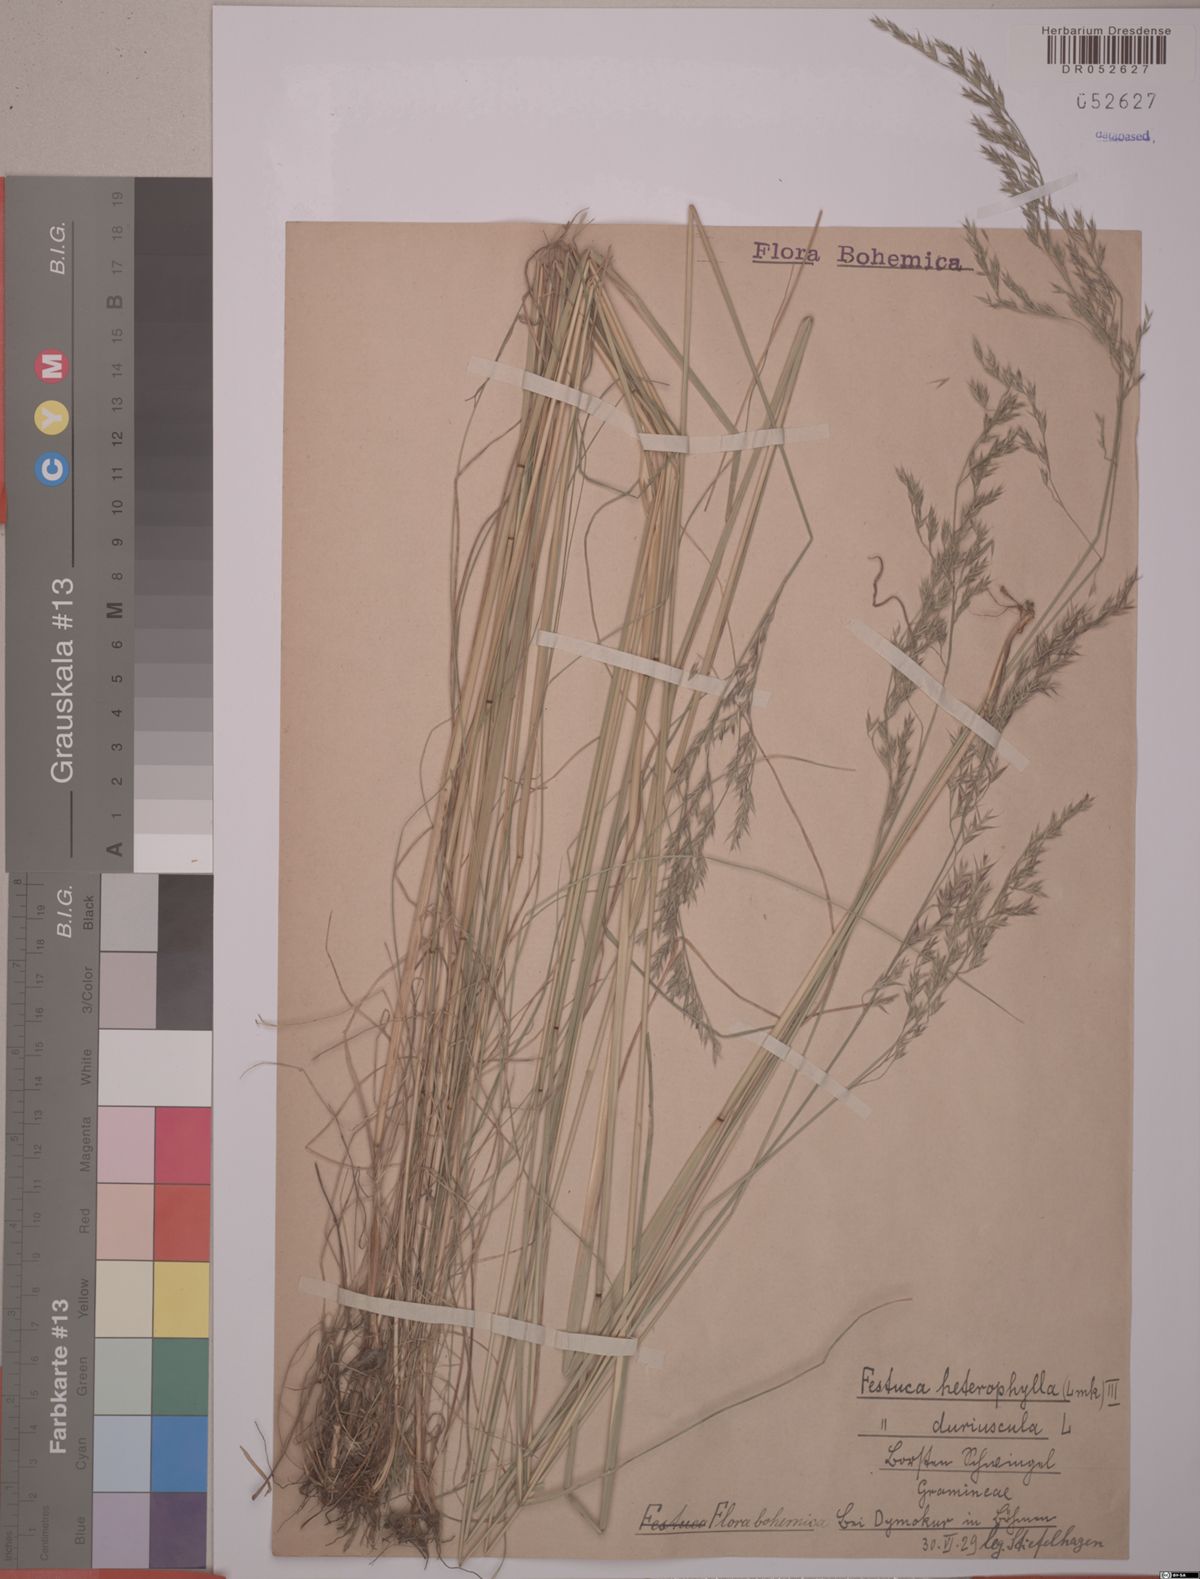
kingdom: Plantae
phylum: Tracheophyta
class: Liliopsida
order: Poales
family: Poaceae
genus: Festuca
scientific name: Festuca heterophylla
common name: Various-leaved fescue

▸ Instructions to follow: Express every line of the records above as a JSON list of strings, one string per line, with blank lines omitted and the pictures left out.

▸ The result:
[
  "kingdom: Plantae",
  "phylum: Tracheophyta",
  "class: Liliopsida",
  "order: Poales",
  "family: Poaceae",
  "genus: Festuca",
  "scientific name: Festuca heterophylla",
  "common name: Various-leaved fescue"
]